Stamp can't lick childhood
By James Alan Fox
Monday, April 24, 2006
It may not stamp out the problem of child abduction. But next month the U.S. Postal Service will release a 39-cent commemorative seal highlighting the Amber Alert, the emergency notification system launched when a child is missing and believed to be in grave danger.You've likely heard the alerts on the radio or seen them on highway displays that most days preach "Buckle Up" or, during pennant fever, "Cowboy Up." Now you can receive them automatically on a cell phone or other wireless device.
For a novice like me who has trouble pronouncing "philatelist," Amber Alert is an odd choice for the stamp-of-the-month club. I can appreciate stamps for famous Americans and historic events, or the classic "love" stamps so popular on wedding invitations. Has Amber Alert been so effective as to warrant such recognition?
Reportedly, there are some 200 happy endings linked to the program. On its Web site, the National Center for Missing and Exploited Children highlights five "Amber plan success stories":
While these victims may have been snatched without authority, it is presumptuous to credit Amber Alert for their rescue. Moreover, these episodes hardly seem to have involved the stranger danger that motivated Congress in 2003 to establish a nationwide alert network. Instead, they entailed issues of custody and domestic conflict for which Amber was not intended.

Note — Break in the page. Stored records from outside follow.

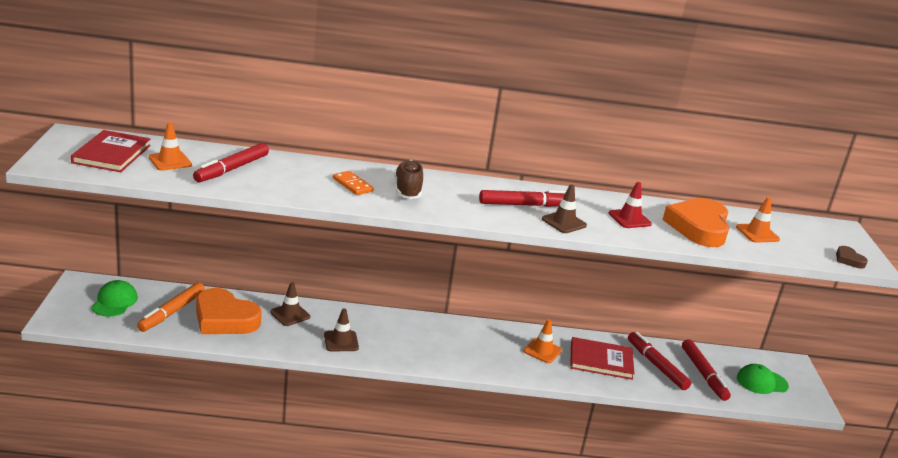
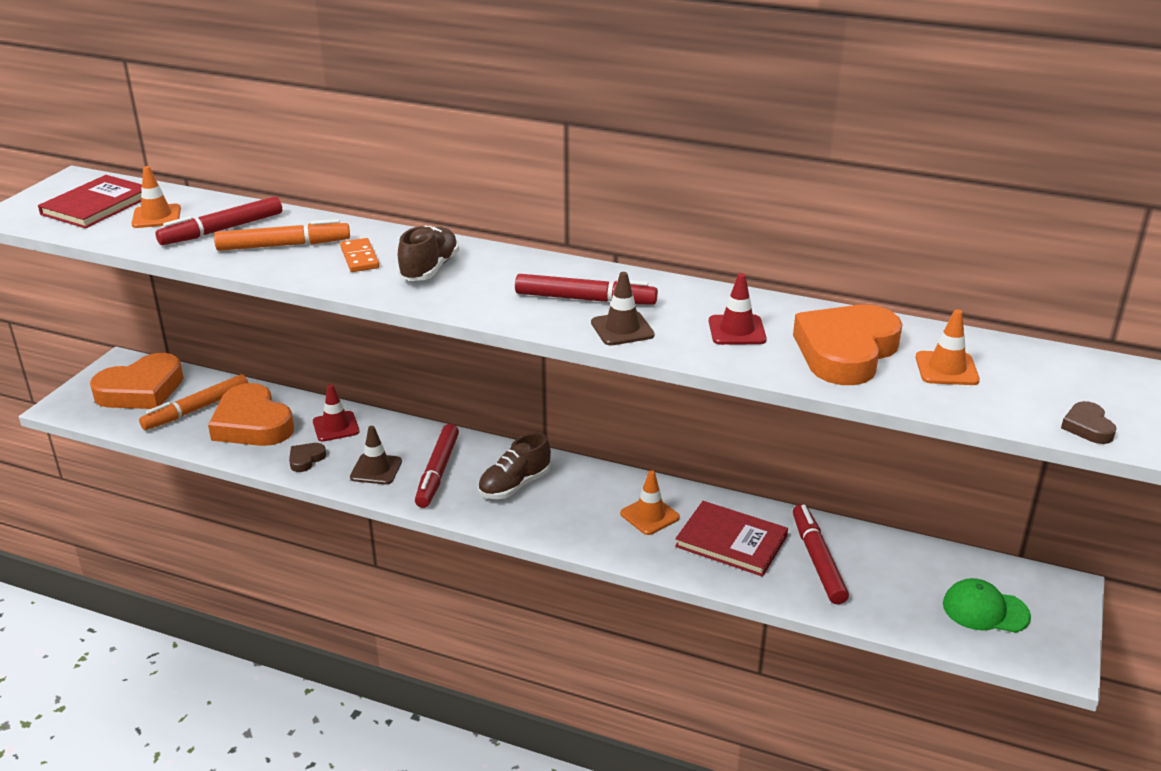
camera: 25 degrees right, 5 degrees up
green cap [91,280,138,317] -> orange heart [90,353,184,409]
brown traffic cone [270,282,310,326] -> red traffic cone [313,384,360,442]
red marker [682,339,731,401] -> red marker moved to [415,424,459,508]
none -> orange marker [214,219,350,251]
none -> brown heart [289,443,326,472]
none -> brown shoe [478,433,551,499]

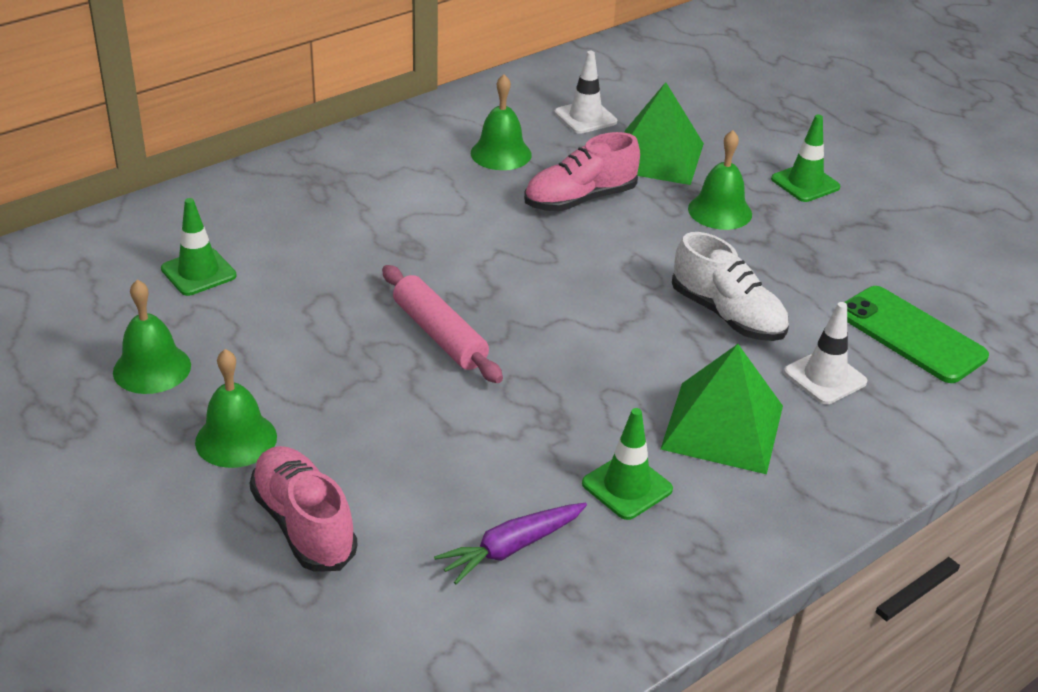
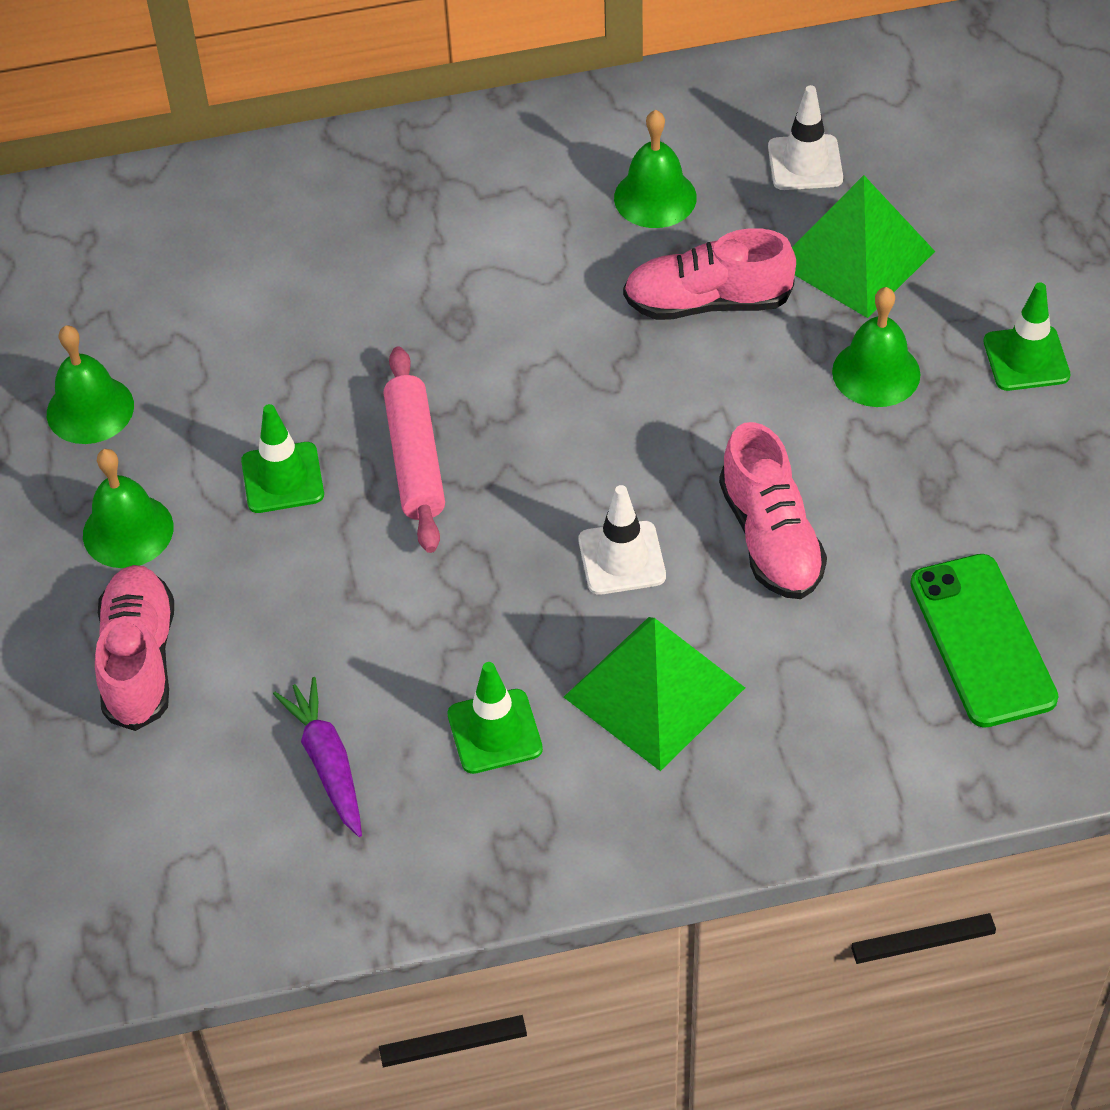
camera: 30 degrees right, 15 degrees up
green traffic cone [161,198,237,296] -> green traffic cone moved to [241,404,324,513]
purple carrot [434,503,587,584] -> purple carrot turned 75 degrees clockwise [273,677,362,837]
white shoe [672,232,789,341] -> pink shoe [719,422,827,599]
white traffic cone [784,302,868,404] -> white traffic cone moved to [578,485,666,595]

Understandably, an anxious parent would want the widest possible broadcast about a missing son or daughter. Yet it may not be reasonable or necessary to alert everyone; eventually people tune it out.
And what about the mistakes? The official Amber Alert FAQ Web-entry on "successes and failures" is silent on this question.
However, an Amber Alert was triggered earlier this month for a 16-year-old Kansas girl who fabricated a tale of being kidnapped at gunpoint. Closer to home, an alert was launched last November when a 4-year-old boy disappeared from his yard in Hanover, only to be found hours later sleeping beneath the porch.
Don't get me wrong - I'm all for protecting kids from harm. I've raised three, and understood when President Bush called child abduction "a parent's worst nightmare." Still it is only one of many worst nightmares. Other calamities don't engender as aggressive a response despite being more prevalent than the stranger abductions that prompted Congress to pass the national Amber plan. Hardly the epidemic reflected in media reports, about 125 children are kidnapped each year by strangers, and about 70 of them are slain.
With hundreds of youngsters killed each year in bicycle accidents, why didn't Congress mandate helmets while busy saving children with the Amber Alert bill? With hundreds of children drowning annually, what about upgrading security regulations for public and private swimming pools? Perhaps we could enhance school bus safety standards, require wooden bats for youth baseball and, of course, mandate child safety-locks for all firearms.
Because of the horror that child kidnapping brings to mind, we are often too quick in sounding the Amber alarm. Yet in other arenas of child safety, we're simply not alarmist enough. Shielding children from harm is a priority, no matter what form, human or otherwise, the peril.